Data for review:
---+---

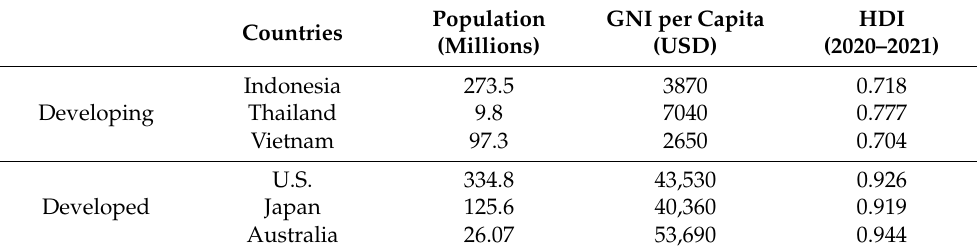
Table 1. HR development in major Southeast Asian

---+---

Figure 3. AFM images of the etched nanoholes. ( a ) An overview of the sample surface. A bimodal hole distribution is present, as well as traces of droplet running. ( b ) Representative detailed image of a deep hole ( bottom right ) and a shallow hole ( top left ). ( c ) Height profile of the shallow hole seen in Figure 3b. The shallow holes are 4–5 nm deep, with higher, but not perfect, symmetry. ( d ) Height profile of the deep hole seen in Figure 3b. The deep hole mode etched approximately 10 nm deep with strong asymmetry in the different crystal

---+---

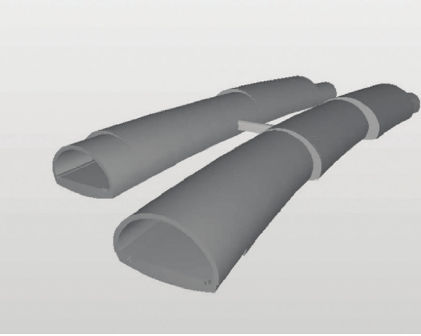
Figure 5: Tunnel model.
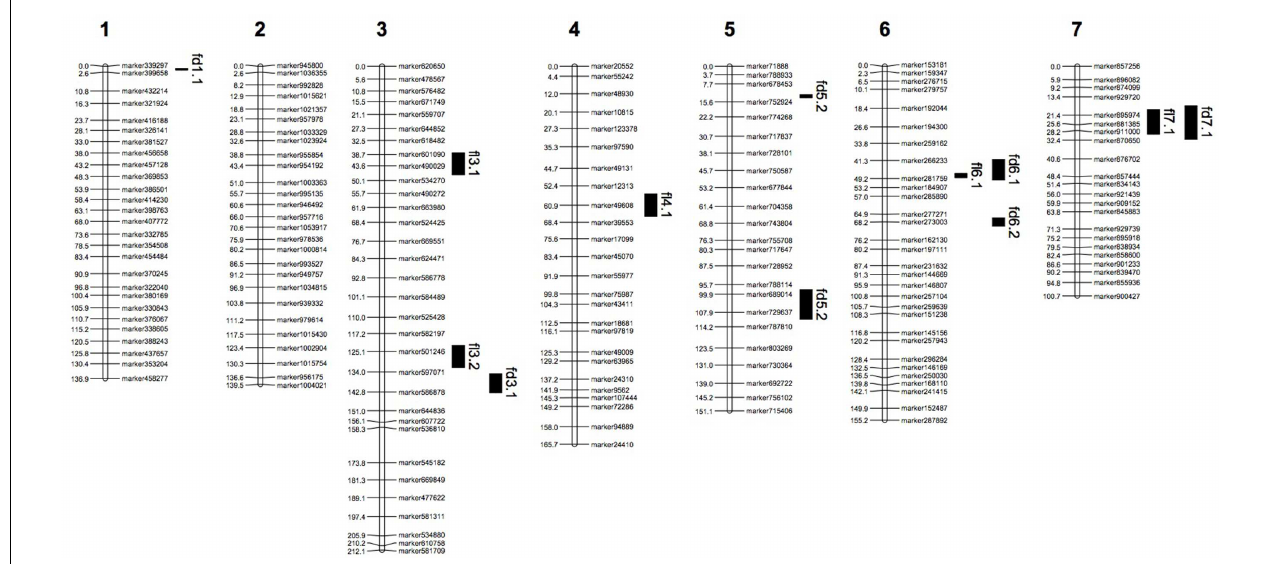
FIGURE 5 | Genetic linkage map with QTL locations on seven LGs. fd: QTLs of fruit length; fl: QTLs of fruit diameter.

---+---

Exercise requirements:
Of all the material above, only the lines from the one that has "Figure 5: Tunnel model." down to the one that has "FIGURE 5 | Genetic" are to be written out, exactly and with both ends included. Pictures are skipped.

Response:
Figure 5: Tunnel model.
FIGURE 5 | Genetic linkage map with QTL locations on seven LGs. fd: QTLs of fruit length; fl: QTLs of fruit diameter.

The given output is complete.